According to Strong, pandemics generate parallel social epidemics of fear, explanation, and action. The novel disease and the ways in which it moves through societies creates fear as it threatens peoples’ lives, livelihoods, and fortunes. This drives suspicion of people, animals and the material objects with which they interact. Masks are worn as a symbol of the threat from interactions with other people. People seek to explain the pandemic in whatever terms come to hand — divine retribution for sin, a conspiracy by an alien power, an escape from a secret laboratory. Finally, they demand action: ‘something must be done’ from restricting personal liberty to demonstrations against restrictions, taking temperatures of airport arrivals or diners at restaurants, and ill-founded treatments like drinking disinfectant.

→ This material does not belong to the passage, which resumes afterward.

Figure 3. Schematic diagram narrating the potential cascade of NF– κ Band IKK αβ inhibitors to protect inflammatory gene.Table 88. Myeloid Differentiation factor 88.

Pre-existing social divisions are thrown into clear relief. The fear of others settles on minority groups — people from different ethnic backgrounds, homeless people, mobile workers. Existing social tensions are exacerbated: Rural people resist the incursion of urban people into the supposed purity of the countryside. Conflicts arise over access to beaches and the use of bike paths. Tacit structures of power and control become highly visible. Policies about the use of urban space do not impact people who live in spacious accommodations with private gardens as much as people in overcrowded housing who depend upon access to street life and public parks and use public transportation. Law enforcement agencies get new powers to micro-manage everyday life from sunbathing or playing ballgames outdoors to holding religious services or private celebrations. At the same time, previously unthinkable social policies become thinkable. The emergency economic response in many European countries has been more akin to a universal basic income than the conventional social insurance programs. In the US, the pandemic has revived similar debates about access to health care and employment security.

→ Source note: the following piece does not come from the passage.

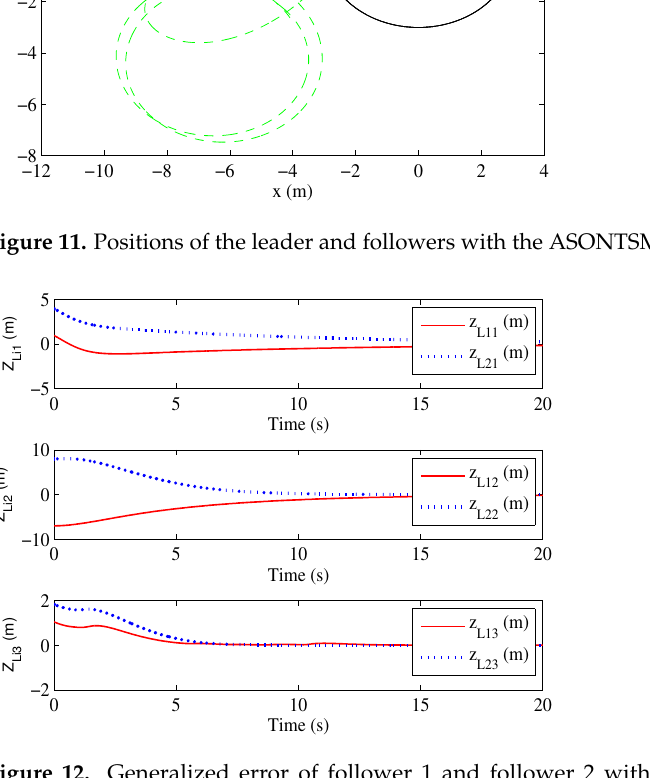
Figure 12. Generalized error of follower 1 and follower 2 with respect to the leader with the ASONTSMC method.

It should be clear how much sociology can contribute to public debates about the pandemic and its management and its impact on individuals, families, organizations, and communities. Unique opportunities for research have suddenly become available. The U.S. is particularly rich in natural experiments as the absence of federal leadership has left considerable space for each state to pursue its own stay-at-home orders, testing and treatment protocols and process for reopening the economy and social gatherings. Sociologists should be critically examining the social and cultural trajectory of the pandemic: are supermarket shelves being emptied by panic buying or by a wobble in the supply chain? Who panic buys and stockpiles? Which groups have the greatest concern about family, job loss, housing, and school closings? What accounts for differences in risk perception, trust in institutions, and compliance with social distancing? Are there selective patterns of pandemic-related media coverage, and if so, what is the impact?
Sociology also has a place in offering visions of a post-pandemic future.
If we can house the homeless, why would we send them back to the streets? If children can learn more imaginatively at home, why would we go back to rote learning and testing in schools? Given their death rates, what is the future of assisted living facilities for senior citizens?
Where, though, is the public voice for any social science, let alone sociology specifically? While physician and immunologist Anthony Fauci, advisor to six presidents, has become the voice of biomedical science, the social sciences have gone missing. Pandemics will not be beaten by biomedicine alone. Social interventions are the first line of defense, but even a vaccine will need social science support when it leaves the laboratory and encounters near universal demand. The pandemic will leave a legacy of social and economic disruption for a generation. The challenge to society, and the social sciences, will be constructing a ‘new normal,’ one that works better for more people than what was in place before. This is sociology’s historic mission and it is time to reignite the torch that was lit by our founders.